K-12 students learn college is within their reach
Students who might think college is an impossible dream can renew their hopes in the messages of two new videos. Taped and produced at Virginia Tech, with help from Virginia high school and college students, the videos feature participants in two federally funded programs that Virginia Tech operates.
"College is possible, and the way to get there is clear," says Kimberly Andrews, director of Talent Search and Upward Bound, the two federal TRIO programs at Virginia Tech. "Because of programs like TRIO, students who would otherwise not have a chance to attend college are able to not only get information, but also receive services that will help them prepare for and persist through their secondary education."
TRIO refers to a group of programs funded by the U.S. Department of Education, which last year awarded Virginia Tech a five-year, $1.85 million grant to continue Upward Bound.

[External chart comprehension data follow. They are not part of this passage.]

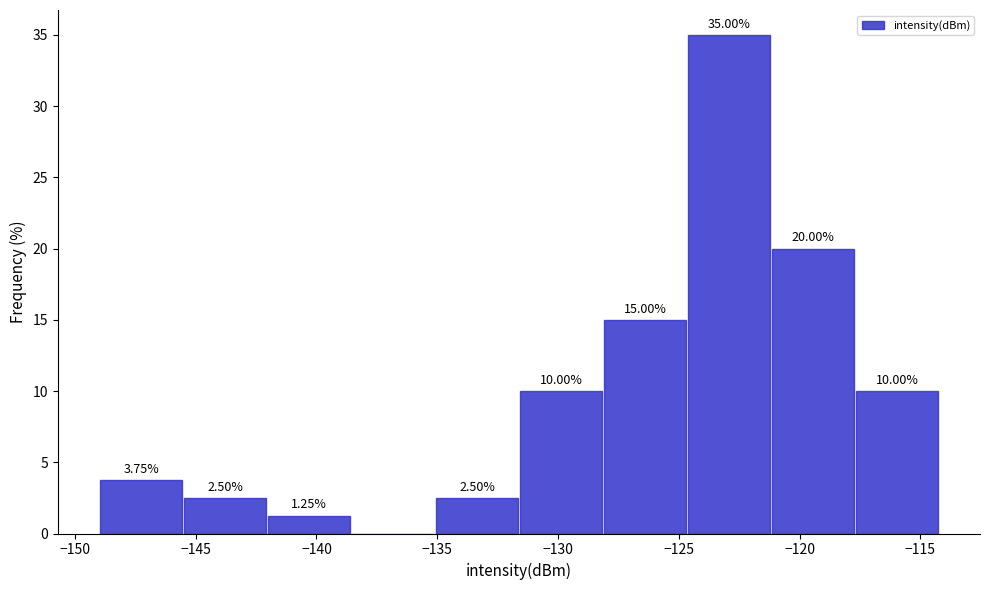

Which range on the x-axis has the tallest bar?

-124.5 to -121.0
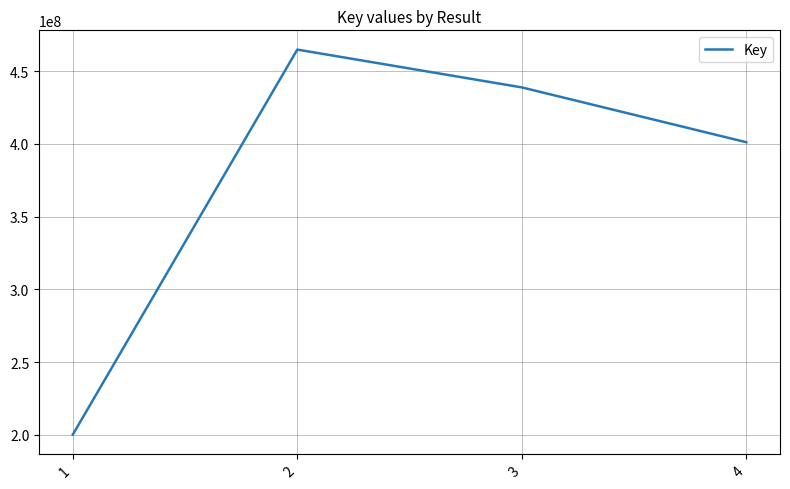

Count the number of categories in the chart.

4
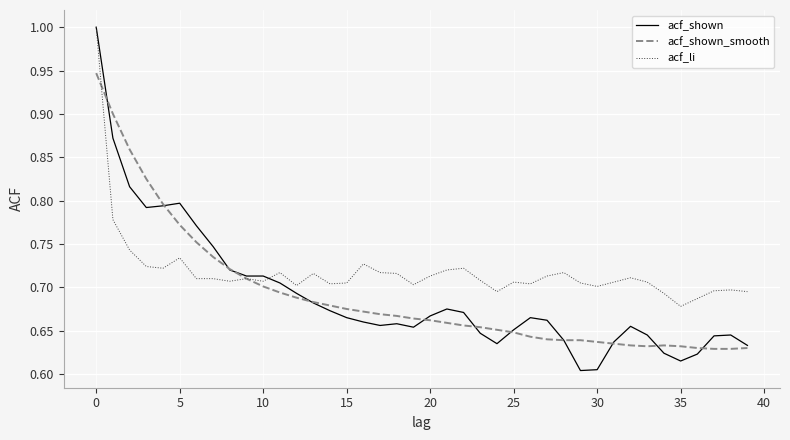

Which series has the widest spread of values?

acf_shown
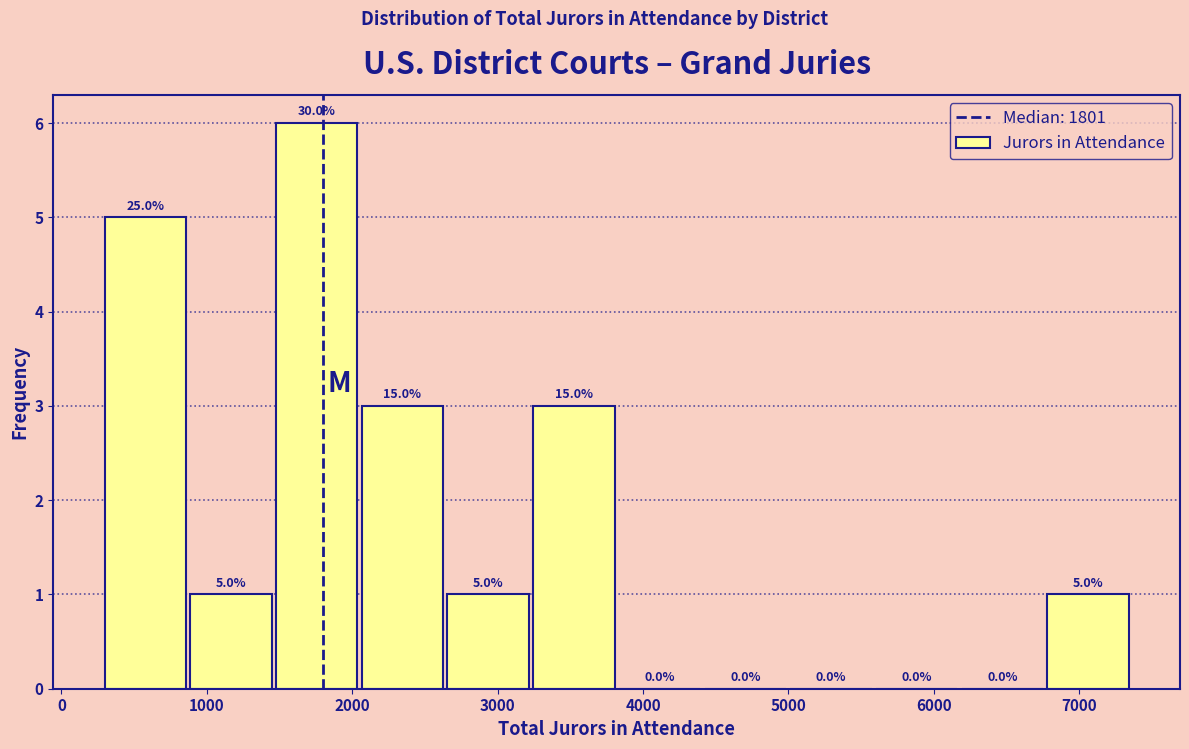

Over which range of the x-axis is the bar tallest?

1500 to 2100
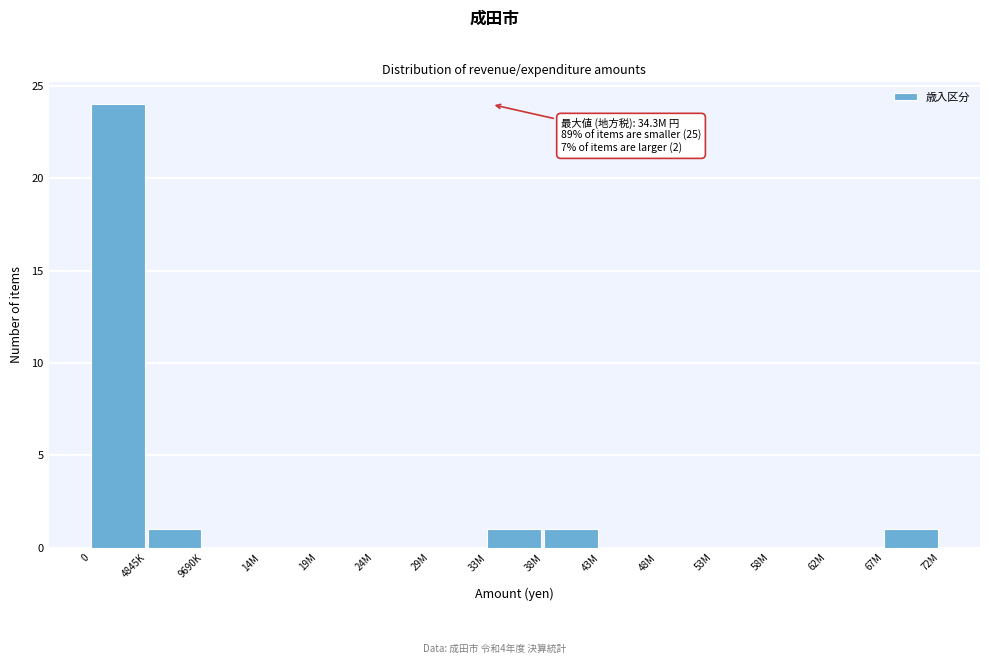

Reading right to left, list all the values displayed in this chart.

67M=1	62M=0	58M=0	53M=0	48M=0	43M=0	38M=1	33M=1	29M=0	24M=0	19M=0	14M=0	9690K=0	4845K=1	0=24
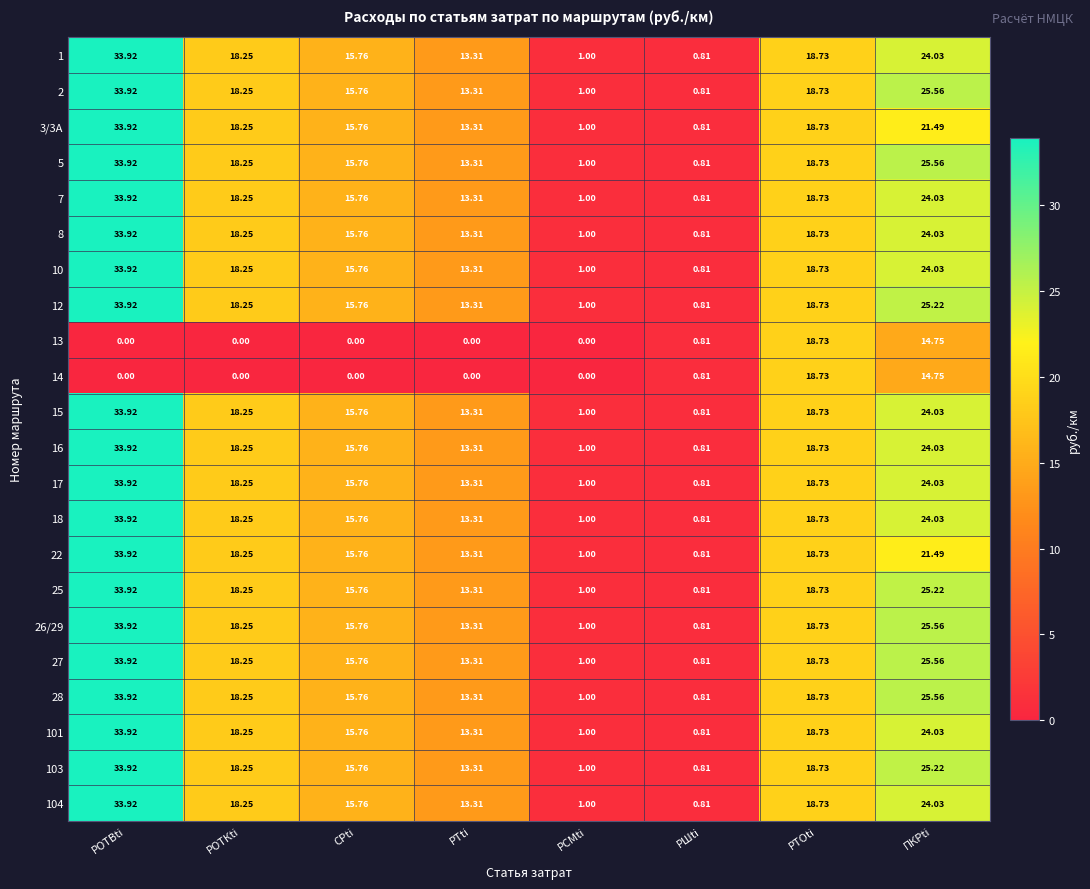

What is the difference between the highest and lowest values at СРti?

15.8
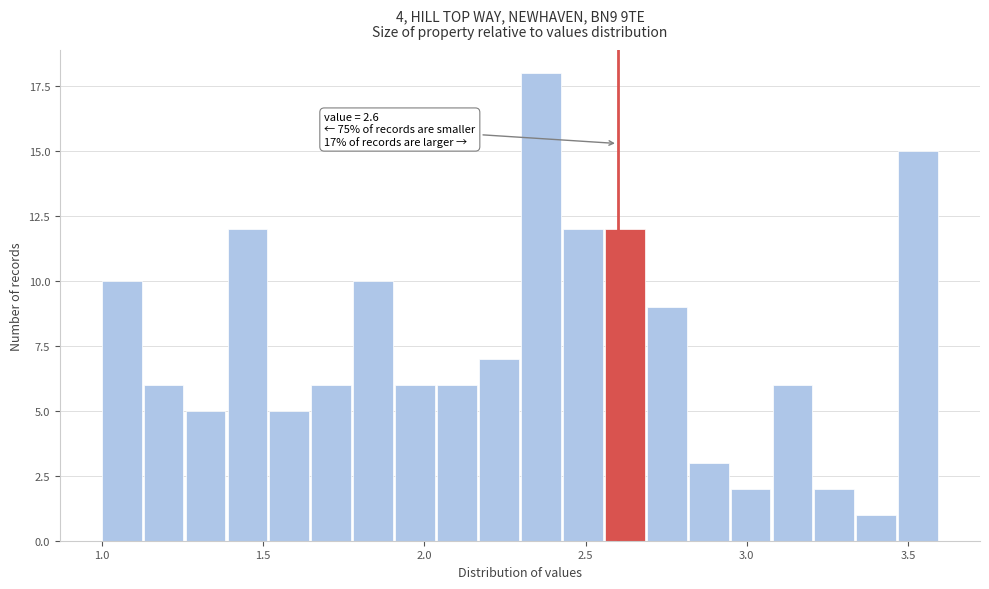

Around what value on the x-axis is the tallest bar? Give the approximate position of its centre, as read against the axis.

2.35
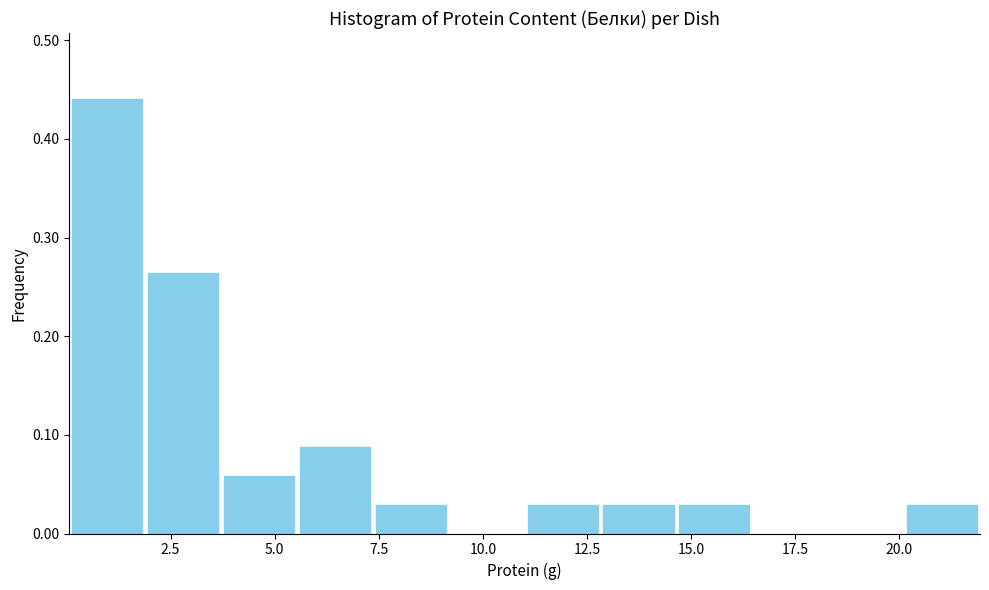

Read against the x-axis, roughly where is the centre of the tallest bar?

1.0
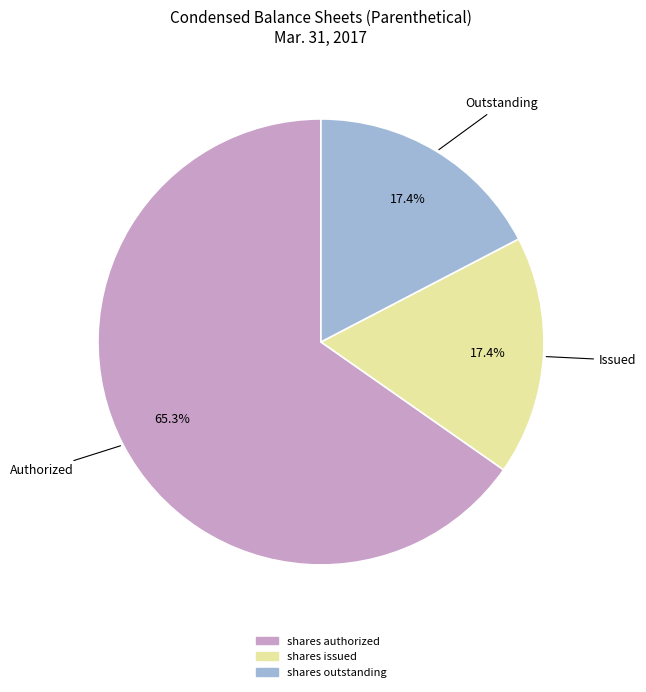

Does any single category account for the majority?

Yes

Thousands of students have benefited from services offered by the programs since Upward Bound was established at the university in 1967 and Talent Search in 1973. The programs ease the transition for first-generation college-bound students (and others who meet eligibility requirements) as they progress from middle school to post-baccalaureate programs.
Upward Bound and Talent Search are part of the university’s Office of Engagement in Outreach and International Affairs.
Dedicated to its motto, Ut Prosim (That I May Serve), Virginia Tech takes a hands-on, engaging approach to education, preparing scholars to be leaders in their fields and communities. As the commonwealth’s most comprehensive university and its leading research institution, Virginia Tech offers 240 undergraduate and graduate degree programs to more than 31,000 students and manages a research portfolio of $513 million. The university fulfills its land-grant mission of transforming knowledge to practice through technological leadership and by fueling economic growth and job creation locally, regionally, and across Virginia.